TEXT SHOWN section start

What Is GDAP?
GDAP, or Granular Delegated Admin Privileges, is a security feature that provides partners with least-privileged access a follows the Zero Trust cybersecurity protocol and is designed to give your business full control over partner access to your cloud environment(s).
Unlike the previous system from Microsoft, Delegated Admin Privileges (DAP) or other traditional "all-or-nothing" access systems, GDAP empowers organizations like yours to grant highly specific, time-bound permissions to service providers, ensuring they access only what's necessary to provide support.
The evolution from DAP to GDAP
The Delegated Admin Privileges (DAP) program allowed Cloud Solution Providers (CSPs) to gain persistent, high-level access (typically Global Administrator or Helpdesk Administrator) to customer tenants once the customer accepted the reseller relationship. This access was broad and indefinite, and could only be revoked manually by either party.
Microsoft has since retired DAP because it posed significant security risks due to:
- Overprivileged access: Partners often had more access than necessary, violating the principle of least privilege.
- Persistent access: DAP relationships did not expire, increasing exposure to long-term threats.
- Attack surface: Threat actors exploited DAP relationships to launch broader attacks.
- Compliance concerns: Customers, especially in regulated industries, required time-bound and scoped access to meet internal and external compliance standards.
The improve the security posture, Granular Delegated Admin Privileges (GDAP) was introduced in August of 2022 to address these shortcomings. GDAP more closely aligns with Zero Trust principles and offers Role-based access control (RBAC) so partners like SoftwareOne can be assigned specific Microsoft Entra roles (e.g., Security Reader, License Administrator) instead of blanket Global Administrator permissions.

TEXT SHOWN section end
EXTRACTED ENTRIES section start

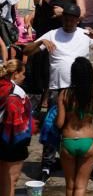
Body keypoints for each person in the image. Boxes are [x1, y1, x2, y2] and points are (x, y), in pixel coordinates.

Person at [23, 4, 93, 184]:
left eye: (73, 18)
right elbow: (26, 51)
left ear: (78, 20)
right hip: (57, 88)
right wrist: (40, 42)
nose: (69, 21)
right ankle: (47, 164)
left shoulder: (85, 35)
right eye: (66, 18)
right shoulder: (52, 34)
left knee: (85, 124)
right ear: (63, 18)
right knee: (53, 126)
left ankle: (90, 164)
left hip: (82, 89)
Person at [56, 57, 93, 196]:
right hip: (88, 141)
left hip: (68, 141)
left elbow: (59, 123)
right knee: (80, 187)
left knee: (70, 186)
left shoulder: (64, 94)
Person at [0, 60, 32, 196]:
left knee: (3, 179)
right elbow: (15, 120)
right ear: (15, 74)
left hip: (2, 137)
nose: (24, 77)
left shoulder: (2, 86)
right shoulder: (16, 93)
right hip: (12, 140)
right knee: (11, 180)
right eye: (23, 73)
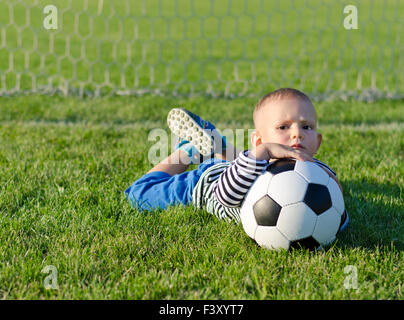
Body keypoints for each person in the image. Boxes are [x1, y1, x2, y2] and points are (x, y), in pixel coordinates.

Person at [125, 88, 349, 231]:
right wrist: (265, 152)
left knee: (244, 163)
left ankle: (218, 145)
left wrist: (338, 199)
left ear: (318, 142)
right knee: (138, 195)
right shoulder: (258, 156)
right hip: (206, 184)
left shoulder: (318, 174)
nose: (297, 133)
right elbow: (224, 196)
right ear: (259, 142)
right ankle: (188, 151)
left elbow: (339, 220)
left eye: (306, 126)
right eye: (283, 127)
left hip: (239, 164)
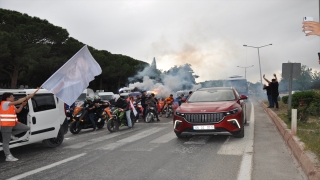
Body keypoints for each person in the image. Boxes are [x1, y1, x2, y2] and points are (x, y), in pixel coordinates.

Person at [0, 92, 34, 161]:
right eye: (12, 96)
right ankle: (8, 156)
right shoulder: (5, 103)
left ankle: (11, 135)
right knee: (6, 142)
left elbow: (18, 111)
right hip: (6, 125)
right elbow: (17, 101)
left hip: (13, 123)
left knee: (26, 128)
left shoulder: (11, 105)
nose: (13, 98)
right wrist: (27, 97)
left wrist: (22, 105)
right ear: (7, 98)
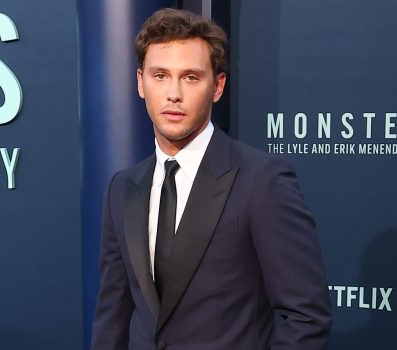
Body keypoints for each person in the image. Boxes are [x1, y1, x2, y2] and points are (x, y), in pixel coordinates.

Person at [91, 8, 332, 350]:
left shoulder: (261, 180)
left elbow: (307, 317)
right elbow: (113, 315)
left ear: (217, 86)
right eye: (160, 75)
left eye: (190, 77)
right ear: (140, 82)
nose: (173, 93)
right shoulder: (122, 188)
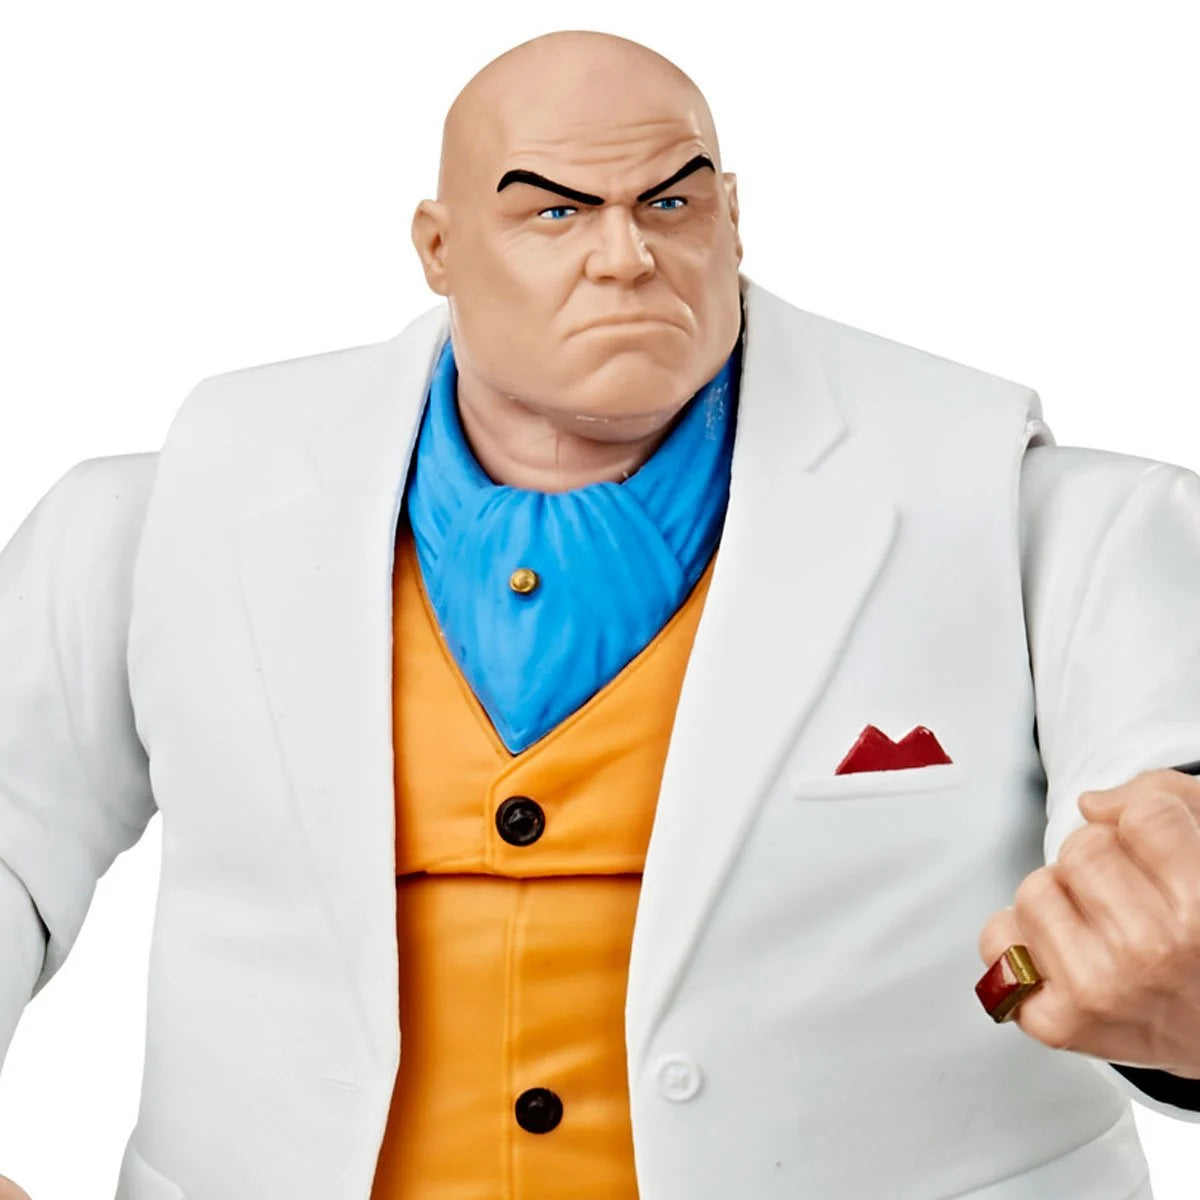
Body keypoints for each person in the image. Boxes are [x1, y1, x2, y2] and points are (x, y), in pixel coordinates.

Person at [2, 27, 1200, 1200]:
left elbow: (1167, 821)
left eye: (671, 204)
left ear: (734, 218)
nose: (625, 257)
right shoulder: (166, 520)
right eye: (555, 212)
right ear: (439, 247)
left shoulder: (1038, 523)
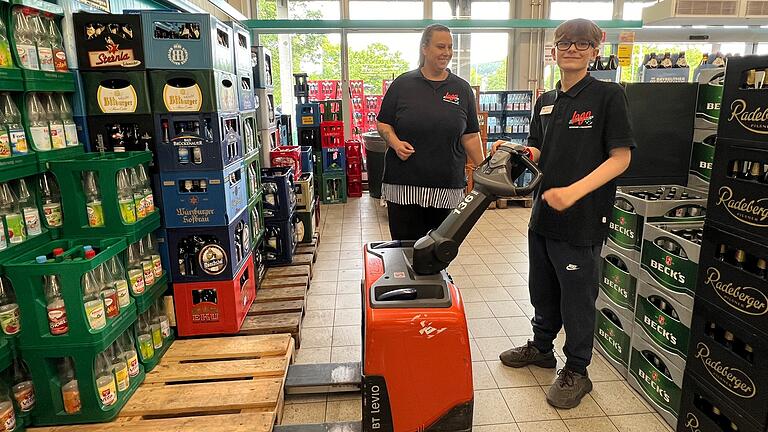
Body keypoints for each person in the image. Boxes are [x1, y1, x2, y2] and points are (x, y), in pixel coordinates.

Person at [495, 18, 635, 409]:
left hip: (582, 217)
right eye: (564, 43)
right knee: (541, 287)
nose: (572, 49)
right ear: (553, 50)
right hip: (543, 213)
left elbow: (621, 157)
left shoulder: (608, 96)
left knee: (577, 296)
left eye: (581, 43)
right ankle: (542, 348)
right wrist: (518, 153)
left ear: (594, 51)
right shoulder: (546, 100)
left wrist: (574, 191)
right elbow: (539, 151)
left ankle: (578, 369)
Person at [376, 24, 485, 241]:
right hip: (404, 185)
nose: (446, 52)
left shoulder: (462, 89)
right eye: (440, 46)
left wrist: (484, 170)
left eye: (450, 47)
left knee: (438, 251)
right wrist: (396, 143)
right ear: (425, 48)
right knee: (403, 249)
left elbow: (471, 135)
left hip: (446, 186)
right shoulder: (403, 85)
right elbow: (383, 124)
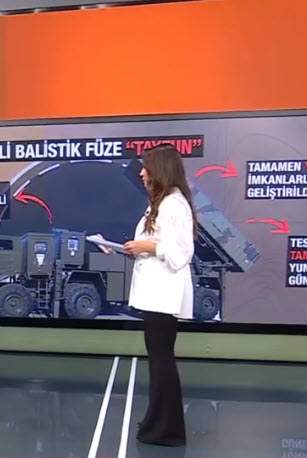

EXTRACTED ENTRIES section end

▶ **REQUIREMENT**
Continue the GDAP explainer above, starting right after its last sentence.

▶ **RESULT OF THE EXERCISE**
Furthermore, the customer is required to provide explicit consent for each GDAP relationship request. Each request specifies defined privilege roles and duration, as the GDAP relationship now includes an automatic expiry date ranging from 1 to 730 days, with the option of auto-extension.
Finally, GDAP uses Cross-Tenant Access Policies (XTAP) to enforce scoped access between SoftwareOne as your CSP and your Microsoft 365, Azure, or Dynamics tenant. XTAP leans on Microsoft Entra External ID to govern how organizations collaborate across tenant boundaries with technology built on the same guest access features you probably use daily in your own B2B Guest access scenarios.
So, when SoftwareOne requests access to your tenant XTAP ensures only approved roles (e.g., Security Reader) are granted, be assured that access is time-bound and revocable. You are also able to further reduce access friction with MFA claims enforcement through the SoftwareOne tenant. All this aligns with Zero Trust principles “never trust, always verify”.
Think of GDAP as a delegation framework. It enables role-based access control (RBAC), which limits each user or provider to the minimum of least privileges needed. So, whether you’re dealing with Microsoft 365, Azure, or Dynamics, GDAP ensures that service providers like SoftwareOne can offer efficient support without breaching your organizations security boundaries.